For nearly twenty minutes they watched gunshot deaths representing nearly every one of the monstrous governments and antigovernments the century has produced in such profusion. Karp, watching, wondered how the victims kept their apparent equanimity. None of them looked like they were going to the beach, but neither did they seem particularly concerned. One woman, standing in her underwear before the guns, smoothed the hair of her daughter, as if they were posing for a photograph. All the victims had but one thing in common: when the bullets struck them, they fell or jerked
away
from the shots, which was the point of the present show.

The film whipped out of the slot and chattered, the screen went white. V.T. clicked off the projector and switched on the lights. Karp and the two other men blinked and stretched. To break the silence, Karp said, “What, no cartoons?”

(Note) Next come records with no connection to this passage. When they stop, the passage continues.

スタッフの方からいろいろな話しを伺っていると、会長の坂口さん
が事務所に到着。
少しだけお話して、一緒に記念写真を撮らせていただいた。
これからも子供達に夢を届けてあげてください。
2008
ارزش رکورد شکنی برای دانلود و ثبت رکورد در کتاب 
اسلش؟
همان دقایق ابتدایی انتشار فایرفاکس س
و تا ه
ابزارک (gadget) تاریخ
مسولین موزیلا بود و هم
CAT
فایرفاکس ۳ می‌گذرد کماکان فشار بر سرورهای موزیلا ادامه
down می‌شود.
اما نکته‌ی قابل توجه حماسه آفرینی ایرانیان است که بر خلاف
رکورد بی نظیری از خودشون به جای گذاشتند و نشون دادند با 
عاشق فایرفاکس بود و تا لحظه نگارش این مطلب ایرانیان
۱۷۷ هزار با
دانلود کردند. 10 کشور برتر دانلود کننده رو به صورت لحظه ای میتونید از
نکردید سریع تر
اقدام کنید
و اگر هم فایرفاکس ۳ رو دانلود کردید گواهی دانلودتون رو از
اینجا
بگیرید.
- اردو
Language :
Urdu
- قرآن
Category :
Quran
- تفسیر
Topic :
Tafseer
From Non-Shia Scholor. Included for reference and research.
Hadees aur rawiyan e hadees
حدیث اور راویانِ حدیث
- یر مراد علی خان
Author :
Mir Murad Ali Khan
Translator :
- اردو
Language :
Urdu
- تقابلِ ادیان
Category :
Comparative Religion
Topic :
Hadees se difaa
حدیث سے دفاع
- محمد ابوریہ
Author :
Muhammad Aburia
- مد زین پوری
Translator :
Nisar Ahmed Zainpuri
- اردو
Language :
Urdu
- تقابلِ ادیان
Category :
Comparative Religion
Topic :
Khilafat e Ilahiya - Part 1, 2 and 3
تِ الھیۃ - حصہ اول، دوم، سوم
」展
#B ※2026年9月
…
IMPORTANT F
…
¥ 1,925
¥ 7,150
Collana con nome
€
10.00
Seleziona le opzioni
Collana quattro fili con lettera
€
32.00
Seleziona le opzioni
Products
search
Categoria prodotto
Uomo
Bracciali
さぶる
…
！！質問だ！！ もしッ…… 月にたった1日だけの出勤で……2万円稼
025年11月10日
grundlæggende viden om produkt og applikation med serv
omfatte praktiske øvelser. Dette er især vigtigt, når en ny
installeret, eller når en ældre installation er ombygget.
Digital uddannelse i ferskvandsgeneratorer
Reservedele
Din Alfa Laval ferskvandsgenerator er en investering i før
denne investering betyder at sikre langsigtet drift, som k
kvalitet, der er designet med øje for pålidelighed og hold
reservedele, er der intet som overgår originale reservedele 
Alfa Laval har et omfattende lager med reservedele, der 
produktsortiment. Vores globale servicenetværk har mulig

The laughter was brief and uncomfortable, and Karp was annoyed at himself for the flippancy. He looked around the room at the men. V.T. displayed his usual bland, contained exterior, although there were still those dark circles under his eyes that Karp did not recall from their years together in New York. Jim Phelps, the photo expert, appeared grim and suspicious, as he did when viewing any film that he had not personally examined with a hand lens. He tapped nervously on a pile of manila envelopes he had brought with him, as if anxious for his part of the session to begin. The fourth man, Dr. Casper Wendt, seemed most affected by the film. The coroner of a large Midwestern city, Wendt was a vociferous member of the forensic pathology panel Karp had set up. Although he had seen any number of dead bodies in his practice, he was obviously less familiar with the actual process that rendered them so, although he was also one of the great students of all the Kennedy assassination amateur films. Wendt was thin and tall with glabrous blue eyes and a prim, reserved expression. Pale and distracted now, he absently polished his glasses on his tie.